Neben den zwei Hauptgöttern, der Doppelspitze der Heiligen, den altehrwürdigen Ikonen namens Arabica und Robusta existierten zu allem Überfluss zusätzlich die zahlreichen Art und Weisen, wie sie zu einem feinen, brauen Pulver verarbeitet werden konnten—natürlich, nachdem sie zuerst bei richtiger Temperatur in einem Ofen goldbraun geröstet worden waren.

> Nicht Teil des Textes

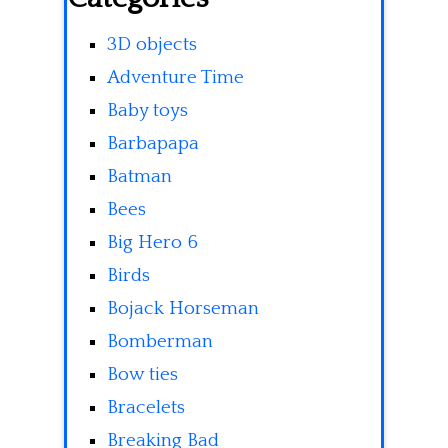
3D objects
Adventure Time
Baby toys
Barbapapa
Batman
Bees
Big Hero 6
Birds
Bojack Horseman
Bomberman
Bow ties
Bracelets
Breaking Bad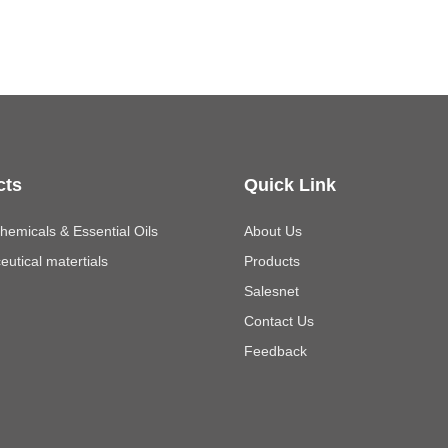
cts
Quick Link
emicals & Essential Oils
About Us
utical matertials
Products
Salesnet
Contact Us
Feedback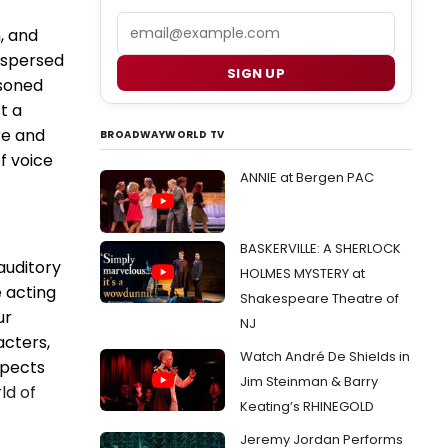
Email
, and
erspersed
SIGN UP
soned
t a
re and
BROADWAYWORLD TV
f voice
ANNIE at Bergen PAC
BASKERVILLE: A SHERLOCK
auditory
HOLMES MYSTERY at
e acting
Shakespeare Theatre of
ur
NJ
acters,
Watch André De Shields in
spects
Jim Steinman & Barry
ld of
Keating’s RHINEGOLD
Jeremy Jordan Performs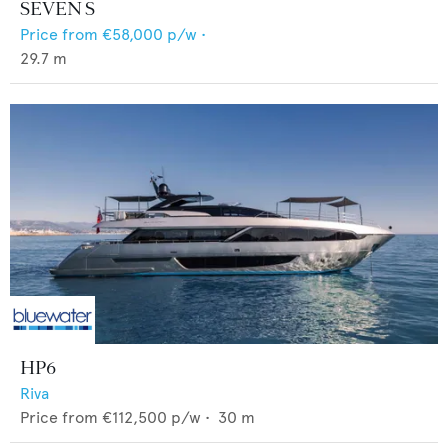
SEVEN S
Price from
€58,000
p/w •
29.7
m
HP6
Riva
Price from
€112,500
p/w •
30
m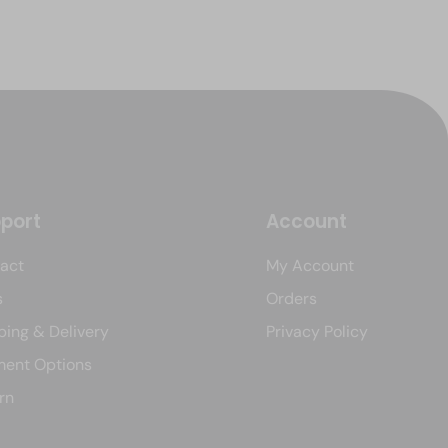
port
Account
act
My Account
s
Orders
ping & Delivery
Privacy Policy
ent Options
rn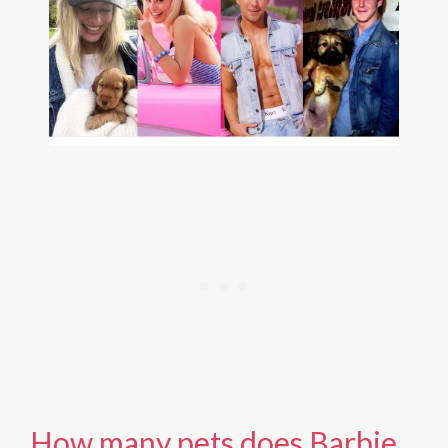
How many pets does Barbie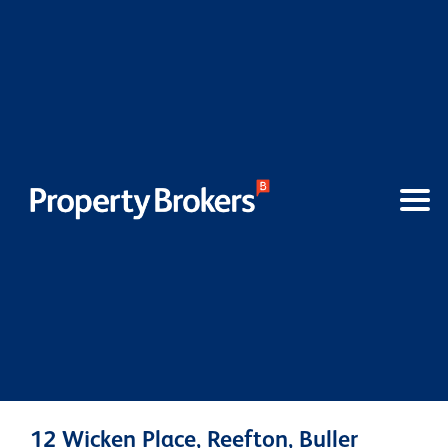
12 Wicken Place, Reefton, Buller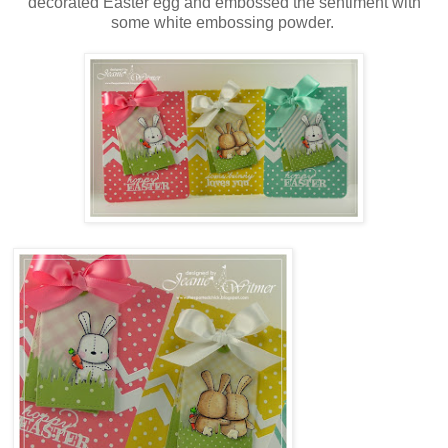
decorated Easter egg and embossed the sentiment with
some white embossing powder.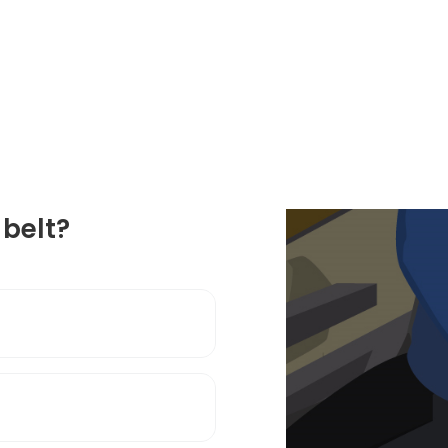
belt?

Es hatte knapp drei Tage gedauert, bis er sich halbwegs eingearbeitet hatte, bis Myungok nicht jede halbe Minute tief aufgeseufzt, und ihm die Pressstempelkanne aus der Hand gerissen hatte, ehe sie ihm mit dem eleganten, beiläufigen Schlenker ihres Handgelenks zeigte, wie er das Pulver ohne Werkzeug gleichmäßig in der Mündung verteilen konnte. Die gesamte Zeit über hatte sie die komplizierten, italienisch oder spanischen Namen der Kaffeesorte, des Röstungsgrads oder des Werkzeugs, das er gerade verwendete, herausgerufen, als würde sie an einer unheilbaren, bestimmten Art des Kaffee-Tourettes leiden und Jimin fragte sich, wie es möglich war, dass ihr die rollenden Rs der italienischen Bezeichnungen so einfach von der Zunge gingen.